- Supreme Court of the United States

Argued October 25–26, 1899 Decided December 4, 1899
- Full case name: John F. Malony v. Ohlin H. Adsit
- Citations: 175 U.S. 281 (more) 20 S. Ct. 115; 44 L. Ed. 163

Case history
- Prior: Appeal from the District Court of the United States for the District of Alaska

Holding
- Trial judge must authenticate a bill of exceptions.

Court membership
- Chief Justice Melville Fuller Associate Justices John M. Harlan · Horace Gray David J. Brewer · Henry B. Brown George Shiras Jr. · Edward D. White Rufus W. Peckham · Joseph McKenna

Case opinion
- Majority: Shiras, joined by unanimous

= Malony v. Adsit =

Malony v. Adsit, 175 U.S. 281 (1899), is a United States Supreme Court case involving a land lot in the city of Juneau, Alaska. In resolving the land dispute it was held that a bill of exceptions could only be considered if authenticated by the judge who sat on the trial. John F. Malony and Ohlin H. Adsit, the litigants involved, both later became mayors of the city of Juneau.
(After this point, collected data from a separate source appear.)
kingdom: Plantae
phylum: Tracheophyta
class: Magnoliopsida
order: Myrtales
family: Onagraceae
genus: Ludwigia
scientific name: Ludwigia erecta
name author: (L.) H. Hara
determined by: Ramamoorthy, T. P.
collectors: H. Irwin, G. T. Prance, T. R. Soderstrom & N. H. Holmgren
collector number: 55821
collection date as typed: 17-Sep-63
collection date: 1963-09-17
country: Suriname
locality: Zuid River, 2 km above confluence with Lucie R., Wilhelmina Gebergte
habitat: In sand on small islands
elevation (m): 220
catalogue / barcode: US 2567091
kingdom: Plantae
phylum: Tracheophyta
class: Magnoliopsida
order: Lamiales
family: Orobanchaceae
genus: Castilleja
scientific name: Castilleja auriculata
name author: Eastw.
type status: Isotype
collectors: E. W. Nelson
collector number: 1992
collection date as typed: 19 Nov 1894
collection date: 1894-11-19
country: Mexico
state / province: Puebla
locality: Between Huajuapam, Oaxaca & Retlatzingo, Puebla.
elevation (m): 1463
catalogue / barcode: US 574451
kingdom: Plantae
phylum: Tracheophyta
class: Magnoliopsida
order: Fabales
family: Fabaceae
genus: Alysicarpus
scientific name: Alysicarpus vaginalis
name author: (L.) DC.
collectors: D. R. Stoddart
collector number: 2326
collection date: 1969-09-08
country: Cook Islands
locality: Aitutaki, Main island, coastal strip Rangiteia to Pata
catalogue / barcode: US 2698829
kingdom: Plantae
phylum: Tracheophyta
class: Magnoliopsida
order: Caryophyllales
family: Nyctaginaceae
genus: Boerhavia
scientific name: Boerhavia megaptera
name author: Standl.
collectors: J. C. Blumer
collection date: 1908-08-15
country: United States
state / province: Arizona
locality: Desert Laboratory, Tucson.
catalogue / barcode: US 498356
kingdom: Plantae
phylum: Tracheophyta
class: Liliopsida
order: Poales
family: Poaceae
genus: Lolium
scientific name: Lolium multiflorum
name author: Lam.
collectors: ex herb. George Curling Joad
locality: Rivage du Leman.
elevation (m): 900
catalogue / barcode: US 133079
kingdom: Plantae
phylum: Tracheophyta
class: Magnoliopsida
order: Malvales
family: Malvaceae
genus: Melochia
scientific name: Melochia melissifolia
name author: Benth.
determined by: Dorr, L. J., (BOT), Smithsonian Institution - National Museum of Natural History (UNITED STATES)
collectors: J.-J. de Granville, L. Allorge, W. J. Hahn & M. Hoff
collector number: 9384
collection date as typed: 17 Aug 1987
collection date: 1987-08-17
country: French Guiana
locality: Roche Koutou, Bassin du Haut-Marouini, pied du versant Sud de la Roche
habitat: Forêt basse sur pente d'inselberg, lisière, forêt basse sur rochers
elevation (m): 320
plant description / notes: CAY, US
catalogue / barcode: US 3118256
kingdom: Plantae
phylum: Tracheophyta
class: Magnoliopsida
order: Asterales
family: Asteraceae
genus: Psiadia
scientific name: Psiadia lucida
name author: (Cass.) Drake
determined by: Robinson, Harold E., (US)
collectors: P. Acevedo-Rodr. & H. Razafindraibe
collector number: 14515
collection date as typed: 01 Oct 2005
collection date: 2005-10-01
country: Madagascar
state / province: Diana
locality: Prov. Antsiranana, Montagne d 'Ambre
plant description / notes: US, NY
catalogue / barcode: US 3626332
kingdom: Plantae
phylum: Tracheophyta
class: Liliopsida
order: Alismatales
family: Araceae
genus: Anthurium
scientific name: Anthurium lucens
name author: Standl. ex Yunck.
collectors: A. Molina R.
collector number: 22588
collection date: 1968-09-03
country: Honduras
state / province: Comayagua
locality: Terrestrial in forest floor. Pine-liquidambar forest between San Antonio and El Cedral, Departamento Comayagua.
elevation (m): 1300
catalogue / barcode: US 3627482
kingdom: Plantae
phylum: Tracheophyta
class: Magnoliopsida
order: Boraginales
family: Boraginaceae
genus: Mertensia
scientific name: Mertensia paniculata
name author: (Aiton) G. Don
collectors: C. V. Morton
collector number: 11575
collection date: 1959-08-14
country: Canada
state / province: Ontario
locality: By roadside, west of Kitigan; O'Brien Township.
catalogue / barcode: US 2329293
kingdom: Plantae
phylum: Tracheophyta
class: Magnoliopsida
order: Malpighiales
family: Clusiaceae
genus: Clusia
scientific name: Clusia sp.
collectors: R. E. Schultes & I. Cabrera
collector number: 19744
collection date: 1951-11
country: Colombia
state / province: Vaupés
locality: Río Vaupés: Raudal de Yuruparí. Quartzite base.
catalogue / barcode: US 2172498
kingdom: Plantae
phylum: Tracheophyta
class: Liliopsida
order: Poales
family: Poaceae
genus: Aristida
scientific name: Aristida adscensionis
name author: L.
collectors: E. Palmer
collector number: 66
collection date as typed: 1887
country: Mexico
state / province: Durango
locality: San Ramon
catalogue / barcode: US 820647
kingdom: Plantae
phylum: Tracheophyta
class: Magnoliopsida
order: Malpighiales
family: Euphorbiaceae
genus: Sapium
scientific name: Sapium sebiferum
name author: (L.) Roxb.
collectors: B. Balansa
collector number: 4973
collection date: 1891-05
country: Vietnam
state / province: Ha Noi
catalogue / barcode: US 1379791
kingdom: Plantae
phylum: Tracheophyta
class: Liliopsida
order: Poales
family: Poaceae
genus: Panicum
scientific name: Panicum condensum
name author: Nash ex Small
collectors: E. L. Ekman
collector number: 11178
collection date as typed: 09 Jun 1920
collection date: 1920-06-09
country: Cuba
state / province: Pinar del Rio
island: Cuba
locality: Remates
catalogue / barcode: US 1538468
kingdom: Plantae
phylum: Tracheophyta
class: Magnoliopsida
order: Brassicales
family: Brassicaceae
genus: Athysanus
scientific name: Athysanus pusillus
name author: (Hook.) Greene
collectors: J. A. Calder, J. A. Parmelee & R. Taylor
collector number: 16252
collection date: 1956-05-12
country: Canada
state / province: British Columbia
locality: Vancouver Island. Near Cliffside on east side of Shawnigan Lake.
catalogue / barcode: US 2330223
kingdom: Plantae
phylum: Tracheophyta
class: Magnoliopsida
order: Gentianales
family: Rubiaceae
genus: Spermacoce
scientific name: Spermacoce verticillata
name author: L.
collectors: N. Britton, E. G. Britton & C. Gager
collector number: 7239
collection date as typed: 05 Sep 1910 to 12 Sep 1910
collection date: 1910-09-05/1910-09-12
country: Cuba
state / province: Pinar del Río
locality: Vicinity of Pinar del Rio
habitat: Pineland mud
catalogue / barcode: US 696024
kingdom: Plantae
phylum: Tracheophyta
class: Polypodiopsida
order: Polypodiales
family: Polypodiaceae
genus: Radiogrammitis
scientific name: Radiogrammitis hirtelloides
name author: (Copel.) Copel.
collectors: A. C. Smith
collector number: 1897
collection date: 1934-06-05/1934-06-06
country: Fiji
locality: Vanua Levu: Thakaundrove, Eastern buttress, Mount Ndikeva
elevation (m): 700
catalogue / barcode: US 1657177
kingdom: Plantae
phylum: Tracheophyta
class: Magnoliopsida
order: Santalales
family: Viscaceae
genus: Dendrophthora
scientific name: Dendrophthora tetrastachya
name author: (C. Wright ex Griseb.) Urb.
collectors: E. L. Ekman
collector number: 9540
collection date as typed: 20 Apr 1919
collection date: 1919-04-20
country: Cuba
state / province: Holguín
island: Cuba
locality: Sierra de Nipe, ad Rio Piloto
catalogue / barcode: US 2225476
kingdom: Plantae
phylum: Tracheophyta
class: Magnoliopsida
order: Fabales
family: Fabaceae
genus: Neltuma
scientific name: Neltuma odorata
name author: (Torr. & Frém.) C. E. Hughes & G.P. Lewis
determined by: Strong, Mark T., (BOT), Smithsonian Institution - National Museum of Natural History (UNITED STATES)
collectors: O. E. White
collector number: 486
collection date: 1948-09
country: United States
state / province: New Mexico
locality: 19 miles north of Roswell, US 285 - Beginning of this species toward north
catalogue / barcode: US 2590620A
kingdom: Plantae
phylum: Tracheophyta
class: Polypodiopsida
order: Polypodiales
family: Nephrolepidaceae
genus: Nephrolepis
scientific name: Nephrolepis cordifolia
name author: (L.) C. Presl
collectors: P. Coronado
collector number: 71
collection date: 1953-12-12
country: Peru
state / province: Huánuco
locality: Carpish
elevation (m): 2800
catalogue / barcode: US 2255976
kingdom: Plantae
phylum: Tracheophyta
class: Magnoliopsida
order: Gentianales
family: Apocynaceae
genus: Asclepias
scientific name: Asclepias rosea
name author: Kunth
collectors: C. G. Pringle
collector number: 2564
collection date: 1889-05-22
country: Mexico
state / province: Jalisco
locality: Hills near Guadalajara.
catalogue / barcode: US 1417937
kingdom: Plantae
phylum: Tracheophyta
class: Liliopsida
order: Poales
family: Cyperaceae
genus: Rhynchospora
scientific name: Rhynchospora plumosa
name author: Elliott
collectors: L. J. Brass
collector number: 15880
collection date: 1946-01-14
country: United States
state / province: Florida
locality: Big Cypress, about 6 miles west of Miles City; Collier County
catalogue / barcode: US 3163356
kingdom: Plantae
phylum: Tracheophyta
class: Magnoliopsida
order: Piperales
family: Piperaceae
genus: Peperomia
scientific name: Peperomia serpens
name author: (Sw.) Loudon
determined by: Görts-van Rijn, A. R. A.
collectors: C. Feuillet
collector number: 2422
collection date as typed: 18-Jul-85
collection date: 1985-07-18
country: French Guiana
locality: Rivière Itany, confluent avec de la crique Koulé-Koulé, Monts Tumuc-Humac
The case was originally tried before Arthur K. Delaney, a United States district judge for the District of Alaska, who later became the first mayor of Juneau. The lower court sustained Adsit's claim to the property, located at the corner of Franklin and Second Streets in Juneau. Malony was the appellant in the case.

== Background ==
In 1891, the plaintiff, Ohlin H. Adsit had been ejected from a land lot he had taken possession of in 1881. In 1896, he filed suit in the district court to recover possession of the tract. Adsit claimed ownership on grounds of prior occupancy and actual possession at the time of the ejectment. The defendant, John F. Malony, filed a demurrer. He argued that the stated facts did not constitute a sufficient cause of action. The district court held in favor of Adsit, and Malony appealed to the Supreme Court.

Prior to his appeal, Malony had filed a bill of exceptions in the trial court. This bill allows for either party to state in writing any objections to the decision of the court on a point of law. The object of the bill is to put the question of law on record for the information of the court of error having cognizance of such cause. At the time of the filing, the judge who presided over the trial had been succeeded on the bench, and the new judge allowed and signed the bill.

== Opinion of the Court ==
Justice George Shiras Jr. delivered the opinion of the Court. Malony had filed a bill of exceptions in the trial court which had not been signed by the judge who sat on the trial. Shiras concluded that a bill of exceptions which had not been authenticated by the presiding judge could not be considered by the appellate court. Since Malony's demurrer had been overruled, and the bill of exceptions filed was void, the Court had to rule on the facts as presented by the lower court. The judgment of the district court was affirmed.

== Subsequent developments ==
In 1900, Congress amended the law to allow, in certain cases, for the signature of another judge to suffice as authentication. Section 953 of the Revised Statutes, as amended by the Act of June 5, 1900, c. 717, 31 Stat. 270, 28 U.S.C. § 776 (28 USCA § 776). Both Adsit and Delaney later became mayors of Juneau.